La procureure en conclut que l’intéressé prend la précaution de se faire payer uniquement en espèces « sonnantes et trébuchantes ».

Le troisième assure que toutes les personnes transportées « devaient me donner 200 euros une fois arrivées sur Toulouse, elles m’ont dit on va t’aider pour les frais ».

L’un des 2 clandestins transportés a déclaré lui avoir remis 200 euros. Le passeur avait 245 euros sur lui. Il explique : « je partais pour Toulouse (d’Alicante), il me faut de l’argent pour la route et pour manger ».

Après les réquisitoires du ministère public et les plaidoiries de l’avocat, les prévenus sont tous reconnus coupables des faits reprochés.

Verdicts

Pour le plus jeune (21 ans), 4 mois d’emprisonnement avec maintien en détention et interdiction de séjour en France pendant 2 ans. La présidente souhaite qu’il prenne ainsi conscience de la gravité des faits.

Avant que les juges ne se retirent pour le délibéré, il avait manifesté le souhait de retrouver en Espagne sa sœur, sa résidence, de renouveler son titre de séjour (expiré depuis mars 2020), de poursuivre ses études et passer ses examens (son autorisation de séjour pour effectuer des études en Espagne a expiré en mai 2020) : « je pense que la prison va m’enfoncer dans certaines choses.

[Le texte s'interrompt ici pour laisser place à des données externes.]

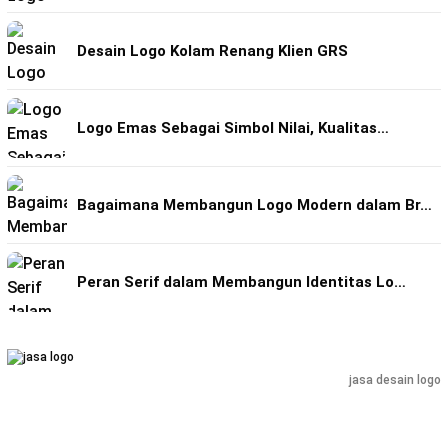
Desain Logo Kolam Renang Klien GRS
Logo Emas Sebagai Simbol Nilai, Kualitas…
Bagaimana Membangun Logo Modern dalam Br…
Peran Serif dalam Membangun Identitas Lo…
jasa desain logo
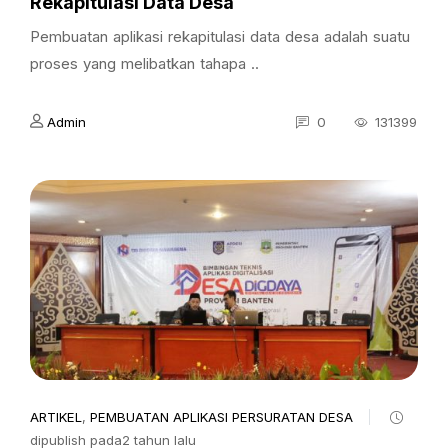
Rekapitulasi Data Desa
Pembuatan aplikasi rekapitulasi data desa adalah suatu
proses yang melibatkan tahapa ..
Admin
0
131399
ARTIKEL
,
PEMBUATAN APLIKASI PERSURATAN DESA
dipublish pada2 tahun lalu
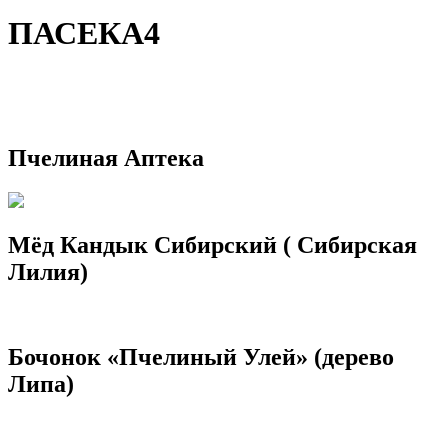
ПАСЕКА4
Пчелиная Аптека
Мёд Кандык Сибирский ( Сибирская
Лилия)
Бочонок «Пчелиный Улей» (дерево
Липа)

Je vais y être perdu ». Il a accueilli le verdict avec un calme et une froideur étonnante.

Pour le deuxième (46 ans), 6 mois d’emprisonnement, maintien en détention et interdiction de séjour en France pendant 2 ans.

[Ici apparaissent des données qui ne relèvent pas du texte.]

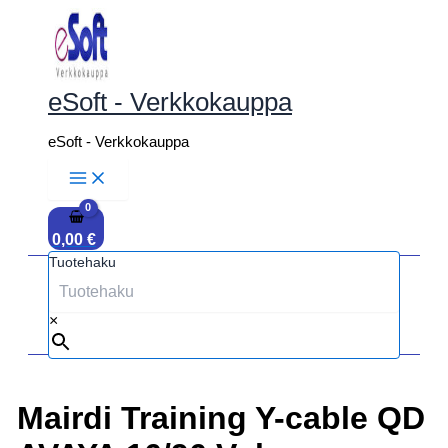
Siirry
sisältöön
eSoft - Verkkokauppa
eSoft - Verkkokauppa
0,00
€
Tuotehaku
×
Mairdi Training Y-cable QD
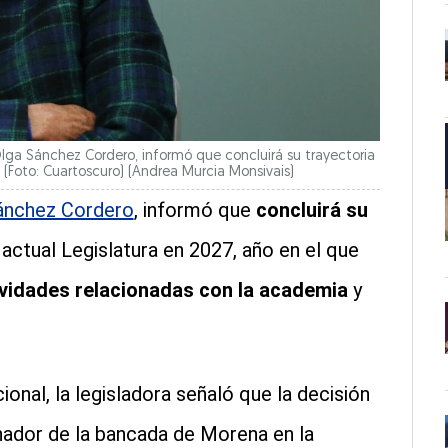
lga Sánchez Cordero, informó que concluirá su trayectoria
7 (Foto: Cuartoscuro)
(Andrea Murcia Monsivais)
Sánchez Cordero
, informó que
concluirá su
la actual Legislatura en 2027, año en el que
vidades relacionadas con la academia
y
onal, la legisladora señaló que la decisión
nador de la bancada de Morena en la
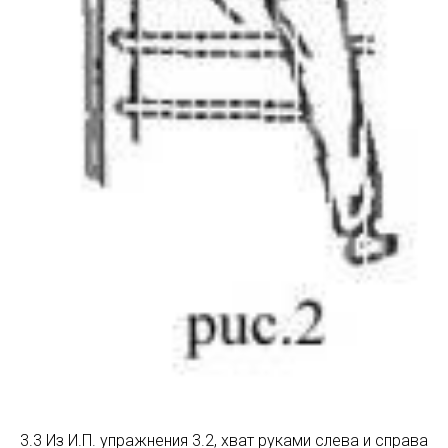
3.3 Из И.П. упражнения 3.2, хват руками слева и справа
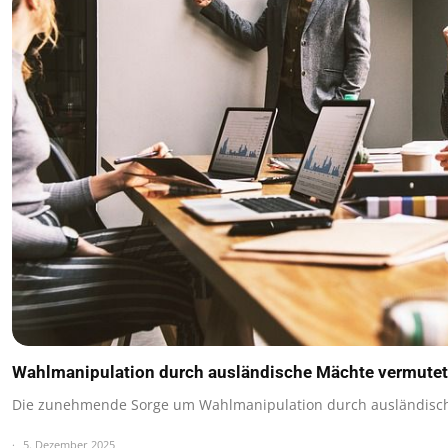
Wahlmanipulation durch ausländische Mächte vermutet
Die zunehmende Sorge um Wahlmanipulation durch ausländisch
5. Dezember 2025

Pour le troisième (58 ans), 6 mois d’emprisonnement avec un mandat de dépôt délivré pour un prévenu qui était arrivé au tribunal sous escorte après avoir été interpellé la veille.

Il a exprimé une certaine forme de révolte à l’énoncé du verdict: « je n’ai rien fait ». Et il a déclaré vouloir ne plus manger ni boire. Il avait fait un malaise en cours d’audience, à la suite duquel il a déclaré ne pas avoir mangé depuis 3 jours. Le médecin consulté a estimé que le prévenu pouvait poursuivre l’audience.

****

La masse d’informations recueillies en très peu de temps sur ces prévenus jugés en comparution immédiate est étonnante par sa densité. La multiplicité des déplacements des trois « passeurs »  jugés ce 21 septembre est sidérante. L’un d’eux réside à Alicante ; durant l’été,  il a sillonné la France du nord au sud, dans un triangle Lille-Marseille-Toulouse.

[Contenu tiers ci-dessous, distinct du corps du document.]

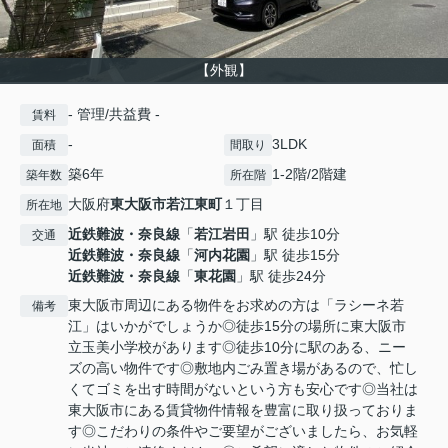
【外観】
- 管理/共益費 -
賃料
-
3LDK
面積
間取り
築6年
1-2階/2階建
築年数
所在階
大阪府
東大阪市
若江東町
１丁目
所在地
近鉄難波・奈良線
「
若江岩田
」駅 徒歩10分
交通
近鉄難波・奈良線
「
河内花園
」駅 徒歩15分
近鉄難波・奈良線
「
東花園
」駅 徒歩24分
東大阪市周辺にある物件をお求めの方は「ラシーネ若
備考
江」はいかがでしょうか◎徒歩15分の場所に東大阪市
立玉美小学校があります◎徒歩10分に駅のある、ニー
ズの高い物件です◎敷地内ごみ置き場があるので、忙し
くてゴミを出す時間がないという方も安心です◎当社は
東大阪市にある賃貸物件情報を豊富に取り扱っておりま
す◎こだわりの条件やご要望がございましたら、お気軽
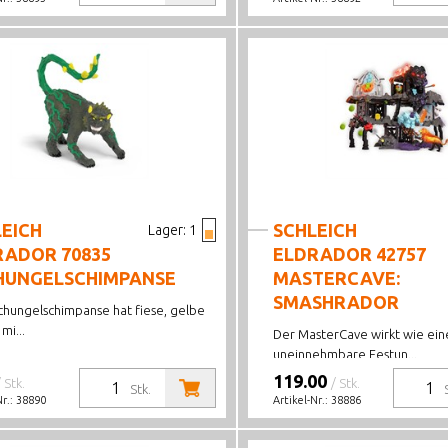
EICH
SCHLEICH
Lager:
1
RADOR 70835
ELDRADOR 42757
HUNGELSCHIMPANSE
MASTERCAVE:
SMASHRADOR
chungelschimpanse hat fiese, gelbe
mi...
Der MasterCave wirkt wie ein
uneinnehmbare Festun...
119.00
/ Stk.
/ Stk.
Stk.
Nr.:
38890
Artikel-Nr.:
38886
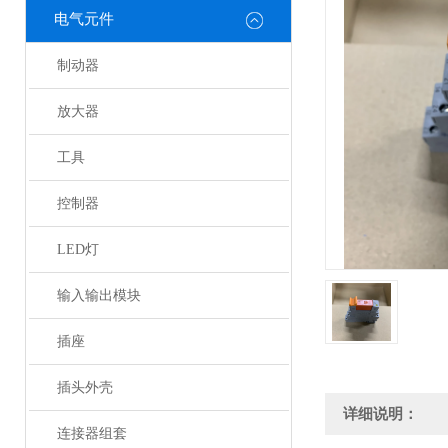
电气元件
制动器
放大器
工具
控制器
LED灯
输入输出模块
插座
插头外壳
详细说明：
连接器组套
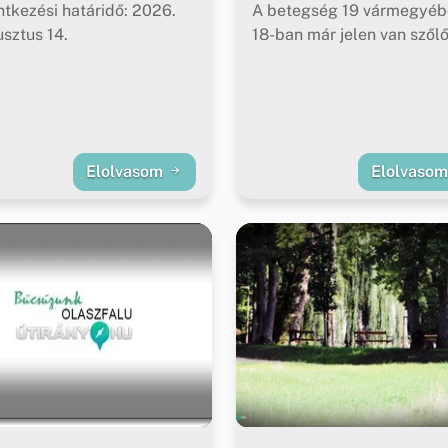
ntkezési határidő: 2026.
A betegség 19 vármegyéb
sztus 14.
18-ban már jelen van szől
Elolvasom
Elolvaso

Les prévenus reconnaissent très partiellement les faits. Ils le font avec une extrême réticence, jusqu’à se perdre et quelquefois se trahir dans la confusion de leurs propos. Les constats avérés ressemblent à la seule partie visible d’un iceberg dont on ne connait pas finalement la véritable dimension (une discussion sur WhatsApp de l’un des prévenus semble faire état du passage d’un groupe de jeunes par la montagne).

Avec la reconnaissance à minima des faits par les prévenus, avec la difficulté de s’assurer de la véracité de leurs déclarations (souvent contredites par les clandestins acheminés), les juges sont aussi confrontés au fait que les propos mensongers ne sont pas punis par la loi. Ils doivent en démêler l’écheveau qui ressemble à un nœud gordien.

Au regard de « la gravité des faits », trafic d’êtres humains et/ou exploitation de la détresse humaine, les peines pourraient sembler dérisoires si les passeurs eux-mêmes n’étaient pas aussi des victimes probablement manipulées par un système qui les dépasse et exploite leur propre misère. Ce qui n’excuse en rien leur complicité.